The much-anticipated start of the 2012 deer season is underway in some parts of the state and South Carolina’s deer population is healthy and the season outlook is good. Although the deer harvest has been on a downward trend the last few years indicating that population levels have moderated, hunter success and deer harvest rates remain good, according to Charles Ruth, S.C. Department of Natural Resources (DNR) Deer and Wild Turkey Program Coordinator.

Top counties for harvest in 2011 included Bamberg, Union, Calhoun, and Orangeburg with each of these counties exhibiting harvest rates in excess of 15 deer per square mile. Very few areas in the United States consistently yield comparable harvest figures. On the other hand, top counties for quality deer in 2011 included Aiken, Orangeburg, and Kershaw in the coastal plain and Anderson, Pickens, and Saluda counties in the piedmont. These results come as no surprise as these counties have historically produced good numbers of record entries.

Find out more about the 2011 deer harvest and 2012 antler records at the South Carolina Department of Natural Resources website: http://www.dnr.sc.gov/wildlife/deer/index.html.

Although there were no substantive changes made to deer hunting laws by the General Assembly this year, hunters should always consult the annual Hunting and Fishing Rules and Regulation brochure that DNR publishes each summer, said Ruth. This is particularly the case for hunters that use the various Wildlife Management Areas (WMAs) in the state.

For more information on hunting seasons, rules and regulations check http://www.dnr.sc.gov/regulations.html.

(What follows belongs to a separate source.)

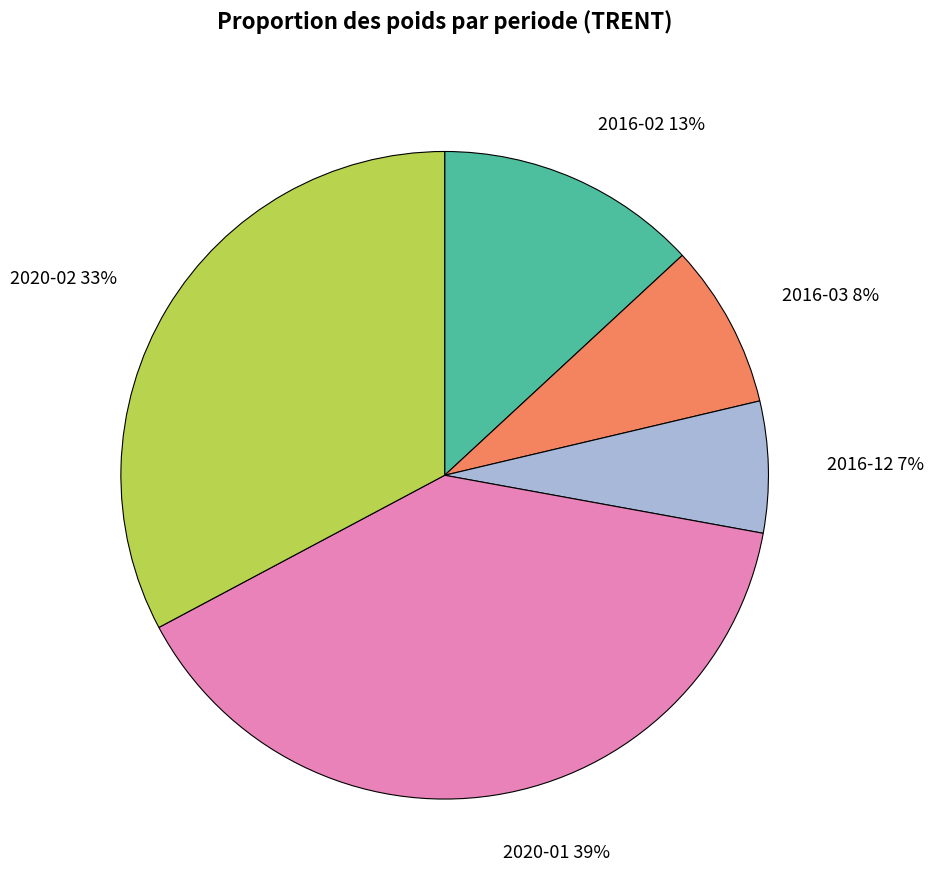

What is the ratio of the value at 2016-03 to the value at 2016-02?

0.6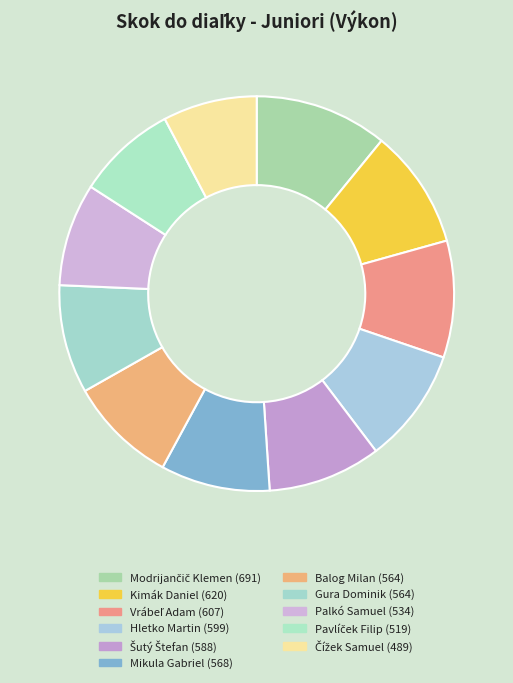

Is it true that Modrijančič Klemen is 11% of the pie?

True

South Carolina’s deer population expanded rapidly in the 1980′s and early 1990′s and it peaked in the late 1990′s at about 1,000,000 animals. However, since 2002 the population has trended down with current figures being about 725,000 deer, a 25 percent decline from peak figures 10 years ago. The reduction can likely be attributable to a number of factors including habitat change. Although timber management activities stimulated significant growth in South Carolina’s deer population beginning in the 1970′s, considerable acreage is currently in even-aged pine stands that are greater than 10 years old, a situation that does not support deer densities at the same level as younger stands in which food and cover is more available.

Also, coyotes are a recent addition to the landscape and are another piece of the puzzle. DNR is currently involved in a major study with researchers at the Savannah River Site investigating the affects coyotes are having on the survival of deer fawns. Cumulative data throughout the study indicates approximately 70 percent total fawn mortality with coyotes being responsible for approximately 80 percent of these mortalities. If these findings even moderately represent a statewide situation, this “new mortality factor” is clearly involved in the reduction in deer numbers. This is especially true when combined with extremely liberal deer harvests that have been the norm in South Carolina. The study is currently in the process of determining if coyote control (trap/kill) leads to increased fawn survival on the area.

Hunters should not be overly concerned if the deer population is down compared to several years ago when the population reached its peak. Most hunters, to their credit, have recognized the fact that having fewer deer leads to better quality deer. Results of DNR’s antler scoring program indicate that this may indeed be the case as the last 5 years have seen approximately 1,000 bucks successfully entered into the state records program. On the other hand, said Ruth, we don’t want to see the population decline such that hunter success and the interest in deer hunting deteriorate. Earlier this year, DNR made recommendations related to future deer management needs in South Carolina, however, these recommendations have not met with any legislative action at this point.

Deer hunting generates approximately $200 million in retail sales for South Carolina’s economy annually.